Increased expenses results in TVA quarterly loss
by Wally Northway
Published: February 3,2011
NORTH MISSISSIPPI — Unseasonably cold temperatures in December led to increased demand for electricity from the Tennessee Valley Authority, which drove up operating costs and resulted in a net loss during the first quarter of the 2011 fiscal year, TVA reports.
The federal utility recorded a net loss of $48 million for the three-month period, which ended Dec. 31, as part of its Form 10-Q filing with the Securities and Exchange Commission. TVA said the loss, compared to net income for reinvestment of $150 million in the first quarter of the 2010 fiscal year, was attributed mainly to a 17 percent increase in operating and maintenance expenses over the prior year.
Those expenses included maintenance projects at various plants to improve reliability, security upgrades, benefit expenses, support for energy efficiency and demand response initiatives, and costs related to unexpected outages at two nuclear plants in December.
Fuel and power purchased from other utilities to meet peak demand totaled more than $1 billion in the first quarter, compared with $608 million in the same period last year.
The cost of fuel for TVA’s own generating sources jumped 13 percent during the quarter from a year ago. Expenses also increased because TVA generated 45 percent less hydroelectric power during the period. TVA purchased 31 percent more power during the quarter than a year ago.
“By not increasing base prices, TVA expected to have a slight net operating loss in the first quarter,” CFO John Thomas said. “As sales increase during the winter and summer months, we will return to a positive net income, to be reinvested in the power system.”
Colder-than-normal weather in December boosted sales of electricity by 2 percent for the quarter. The increase was primarily in sales to residential customers as TVA set all-time records for the month of December in both 24-hour usage and peak demand.

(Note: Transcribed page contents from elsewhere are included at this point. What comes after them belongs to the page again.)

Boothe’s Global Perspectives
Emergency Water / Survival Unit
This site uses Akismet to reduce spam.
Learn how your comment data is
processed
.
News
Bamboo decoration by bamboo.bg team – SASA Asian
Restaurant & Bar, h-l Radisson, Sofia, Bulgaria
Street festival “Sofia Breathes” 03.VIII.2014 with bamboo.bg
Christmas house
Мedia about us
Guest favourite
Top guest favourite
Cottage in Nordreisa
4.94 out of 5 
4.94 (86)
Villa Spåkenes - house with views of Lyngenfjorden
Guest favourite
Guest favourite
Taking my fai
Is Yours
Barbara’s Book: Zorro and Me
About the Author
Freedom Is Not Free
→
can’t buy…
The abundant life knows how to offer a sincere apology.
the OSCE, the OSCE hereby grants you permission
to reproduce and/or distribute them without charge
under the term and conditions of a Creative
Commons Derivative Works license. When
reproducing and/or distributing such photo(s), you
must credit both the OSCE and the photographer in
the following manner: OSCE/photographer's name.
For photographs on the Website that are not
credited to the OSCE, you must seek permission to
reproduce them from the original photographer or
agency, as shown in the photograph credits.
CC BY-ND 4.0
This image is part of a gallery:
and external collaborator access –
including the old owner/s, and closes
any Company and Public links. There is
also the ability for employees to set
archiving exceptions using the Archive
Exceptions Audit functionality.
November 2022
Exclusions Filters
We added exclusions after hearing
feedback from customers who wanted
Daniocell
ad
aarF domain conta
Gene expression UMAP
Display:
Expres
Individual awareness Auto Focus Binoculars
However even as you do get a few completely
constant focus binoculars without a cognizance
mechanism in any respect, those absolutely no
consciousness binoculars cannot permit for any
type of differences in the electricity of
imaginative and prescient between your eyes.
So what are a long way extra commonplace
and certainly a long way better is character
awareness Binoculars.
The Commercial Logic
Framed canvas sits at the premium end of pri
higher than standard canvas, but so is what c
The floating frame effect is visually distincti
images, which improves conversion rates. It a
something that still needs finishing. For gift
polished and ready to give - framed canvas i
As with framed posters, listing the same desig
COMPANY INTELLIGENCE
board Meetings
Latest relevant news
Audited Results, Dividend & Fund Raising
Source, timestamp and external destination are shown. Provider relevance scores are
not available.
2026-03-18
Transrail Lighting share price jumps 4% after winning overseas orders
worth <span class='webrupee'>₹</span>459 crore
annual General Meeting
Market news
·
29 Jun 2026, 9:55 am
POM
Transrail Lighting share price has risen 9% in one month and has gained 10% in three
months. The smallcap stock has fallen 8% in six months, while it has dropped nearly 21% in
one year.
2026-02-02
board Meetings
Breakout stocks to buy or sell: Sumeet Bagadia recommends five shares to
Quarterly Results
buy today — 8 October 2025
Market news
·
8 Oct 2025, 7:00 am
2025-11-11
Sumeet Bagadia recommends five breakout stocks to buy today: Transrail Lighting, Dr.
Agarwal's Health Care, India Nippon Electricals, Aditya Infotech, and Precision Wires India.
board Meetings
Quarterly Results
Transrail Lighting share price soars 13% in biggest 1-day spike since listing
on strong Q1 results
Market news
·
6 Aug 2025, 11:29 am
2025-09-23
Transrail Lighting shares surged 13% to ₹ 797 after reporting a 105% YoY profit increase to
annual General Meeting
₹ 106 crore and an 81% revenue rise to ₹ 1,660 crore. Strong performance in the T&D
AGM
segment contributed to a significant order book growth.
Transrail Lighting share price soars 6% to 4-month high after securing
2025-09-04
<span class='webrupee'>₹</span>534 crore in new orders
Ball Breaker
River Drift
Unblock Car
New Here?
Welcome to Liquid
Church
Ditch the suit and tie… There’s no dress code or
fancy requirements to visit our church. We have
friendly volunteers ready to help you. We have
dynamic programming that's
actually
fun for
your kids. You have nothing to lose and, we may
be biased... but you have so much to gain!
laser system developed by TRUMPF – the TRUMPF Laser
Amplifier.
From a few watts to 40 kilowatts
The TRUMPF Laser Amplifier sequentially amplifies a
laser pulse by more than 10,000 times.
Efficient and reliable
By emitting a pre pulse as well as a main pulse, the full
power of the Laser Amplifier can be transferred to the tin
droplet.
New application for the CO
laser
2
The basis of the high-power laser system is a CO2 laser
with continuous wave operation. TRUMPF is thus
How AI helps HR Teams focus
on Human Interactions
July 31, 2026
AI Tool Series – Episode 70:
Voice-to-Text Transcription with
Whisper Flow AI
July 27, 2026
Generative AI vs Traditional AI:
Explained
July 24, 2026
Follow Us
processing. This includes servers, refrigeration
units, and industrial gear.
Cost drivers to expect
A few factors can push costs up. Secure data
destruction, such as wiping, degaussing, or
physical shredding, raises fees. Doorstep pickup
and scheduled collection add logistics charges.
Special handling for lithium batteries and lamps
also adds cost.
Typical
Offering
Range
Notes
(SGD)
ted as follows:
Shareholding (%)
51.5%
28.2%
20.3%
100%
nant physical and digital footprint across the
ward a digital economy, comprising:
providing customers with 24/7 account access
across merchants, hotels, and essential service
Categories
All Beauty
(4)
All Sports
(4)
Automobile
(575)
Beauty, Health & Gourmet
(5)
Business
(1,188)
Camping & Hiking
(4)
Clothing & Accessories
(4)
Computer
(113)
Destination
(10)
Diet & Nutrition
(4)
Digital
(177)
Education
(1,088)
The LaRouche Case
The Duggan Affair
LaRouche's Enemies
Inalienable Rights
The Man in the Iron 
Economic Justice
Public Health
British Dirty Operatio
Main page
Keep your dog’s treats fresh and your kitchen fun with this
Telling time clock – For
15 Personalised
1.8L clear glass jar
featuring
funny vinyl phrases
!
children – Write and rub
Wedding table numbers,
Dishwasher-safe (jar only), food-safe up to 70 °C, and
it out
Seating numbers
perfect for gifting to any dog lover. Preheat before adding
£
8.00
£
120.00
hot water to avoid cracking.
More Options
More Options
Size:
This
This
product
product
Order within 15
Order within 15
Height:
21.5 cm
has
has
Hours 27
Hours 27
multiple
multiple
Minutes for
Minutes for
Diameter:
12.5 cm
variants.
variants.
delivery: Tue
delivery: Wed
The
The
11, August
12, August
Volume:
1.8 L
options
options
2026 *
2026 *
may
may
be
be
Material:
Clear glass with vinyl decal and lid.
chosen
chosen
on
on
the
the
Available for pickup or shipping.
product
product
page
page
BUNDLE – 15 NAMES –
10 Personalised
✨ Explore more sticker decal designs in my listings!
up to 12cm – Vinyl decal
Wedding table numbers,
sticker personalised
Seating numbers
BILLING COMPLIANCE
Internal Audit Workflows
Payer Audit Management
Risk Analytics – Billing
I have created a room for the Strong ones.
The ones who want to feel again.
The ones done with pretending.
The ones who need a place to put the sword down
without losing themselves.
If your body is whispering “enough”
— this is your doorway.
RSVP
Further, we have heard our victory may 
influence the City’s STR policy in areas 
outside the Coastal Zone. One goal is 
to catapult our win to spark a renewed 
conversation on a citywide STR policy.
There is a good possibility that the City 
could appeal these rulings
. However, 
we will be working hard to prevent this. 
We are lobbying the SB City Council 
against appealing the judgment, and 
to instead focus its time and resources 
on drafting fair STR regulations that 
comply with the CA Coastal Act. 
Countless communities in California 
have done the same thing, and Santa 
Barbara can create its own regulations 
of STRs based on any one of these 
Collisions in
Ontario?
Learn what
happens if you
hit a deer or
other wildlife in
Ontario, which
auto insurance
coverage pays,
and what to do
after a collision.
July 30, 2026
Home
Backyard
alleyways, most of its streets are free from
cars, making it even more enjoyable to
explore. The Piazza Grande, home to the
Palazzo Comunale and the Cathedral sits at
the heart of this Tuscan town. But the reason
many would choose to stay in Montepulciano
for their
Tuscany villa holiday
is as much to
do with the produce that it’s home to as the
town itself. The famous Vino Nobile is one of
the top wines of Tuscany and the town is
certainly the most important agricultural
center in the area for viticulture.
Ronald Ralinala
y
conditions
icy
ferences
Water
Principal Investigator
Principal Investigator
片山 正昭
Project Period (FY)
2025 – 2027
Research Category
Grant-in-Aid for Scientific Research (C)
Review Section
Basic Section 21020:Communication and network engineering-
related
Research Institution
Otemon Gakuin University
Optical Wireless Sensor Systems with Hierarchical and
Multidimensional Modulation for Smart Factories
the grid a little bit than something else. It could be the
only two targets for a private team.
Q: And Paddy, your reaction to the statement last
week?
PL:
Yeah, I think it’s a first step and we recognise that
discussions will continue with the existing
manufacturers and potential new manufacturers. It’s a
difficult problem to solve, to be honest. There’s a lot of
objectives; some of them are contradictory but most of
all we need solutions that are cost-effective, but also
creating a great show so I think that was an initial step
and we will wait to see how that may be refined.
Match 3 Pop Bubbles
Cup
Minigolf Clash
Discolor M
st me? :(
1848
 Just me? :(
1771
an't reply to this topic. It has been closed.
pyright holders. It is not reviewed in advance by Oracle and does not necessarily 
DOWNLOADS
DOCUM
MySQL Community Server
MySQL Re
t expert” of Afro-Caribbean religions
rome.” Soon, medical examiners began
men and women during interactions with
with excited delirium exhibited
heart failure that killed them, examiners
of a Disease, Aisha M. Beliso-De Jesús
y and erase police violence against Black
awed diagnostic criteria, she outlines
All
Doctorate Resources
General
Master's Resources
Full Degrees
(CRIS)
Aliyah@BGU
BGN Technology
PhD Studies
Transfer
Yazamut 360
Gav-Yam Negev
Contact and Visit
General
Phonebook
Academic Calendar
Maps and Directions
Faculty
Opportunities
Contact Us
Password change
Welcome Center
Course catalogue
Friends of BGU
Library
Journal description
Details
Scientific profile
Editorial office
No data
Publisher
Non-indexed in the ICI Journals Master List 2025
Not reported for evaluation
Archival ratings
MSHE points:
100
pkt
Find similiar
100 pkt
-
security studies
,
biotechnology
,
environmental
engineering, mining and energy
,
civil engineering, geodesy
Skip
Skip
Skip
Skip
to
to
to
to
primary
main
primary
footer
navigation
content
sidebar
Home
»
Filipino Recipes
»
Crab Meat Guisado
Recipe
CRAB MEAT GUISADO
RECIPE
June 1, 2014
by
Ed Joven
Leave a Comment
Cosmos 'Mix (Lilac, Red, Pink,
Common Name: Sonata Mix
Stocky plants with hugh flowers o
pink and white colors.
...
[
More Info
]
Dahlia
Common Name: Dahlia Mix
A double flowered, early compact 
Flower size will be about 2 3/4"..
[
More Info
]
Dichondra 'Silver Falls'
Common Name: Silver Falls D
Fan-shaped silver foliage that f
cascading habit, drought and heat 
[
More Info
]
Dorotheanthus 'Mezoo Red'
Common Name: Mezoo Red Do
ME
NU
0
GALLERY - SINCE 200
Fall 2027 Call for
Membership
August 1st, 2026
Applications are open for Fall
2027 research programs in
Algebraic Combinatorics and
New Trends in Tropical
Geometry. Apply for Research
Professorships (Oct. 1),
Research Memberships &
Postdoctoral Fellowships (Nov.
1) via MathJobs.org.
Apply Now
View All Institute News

Operating revenues in the first quarter were up $479 million, or 20 percent, to $2.8 billion as compared to $2.3 billion a year ago. While base power rates did not change, revenues rose, mainly because of increases in the fuel cost adjustment, a monthly charge that allows TVA to recover the cost of various types of fuel, including coal and natural gas. The fuel cost adjustment produced $457 million in revenues to help offset increases in fuel and power purchases during the quarter.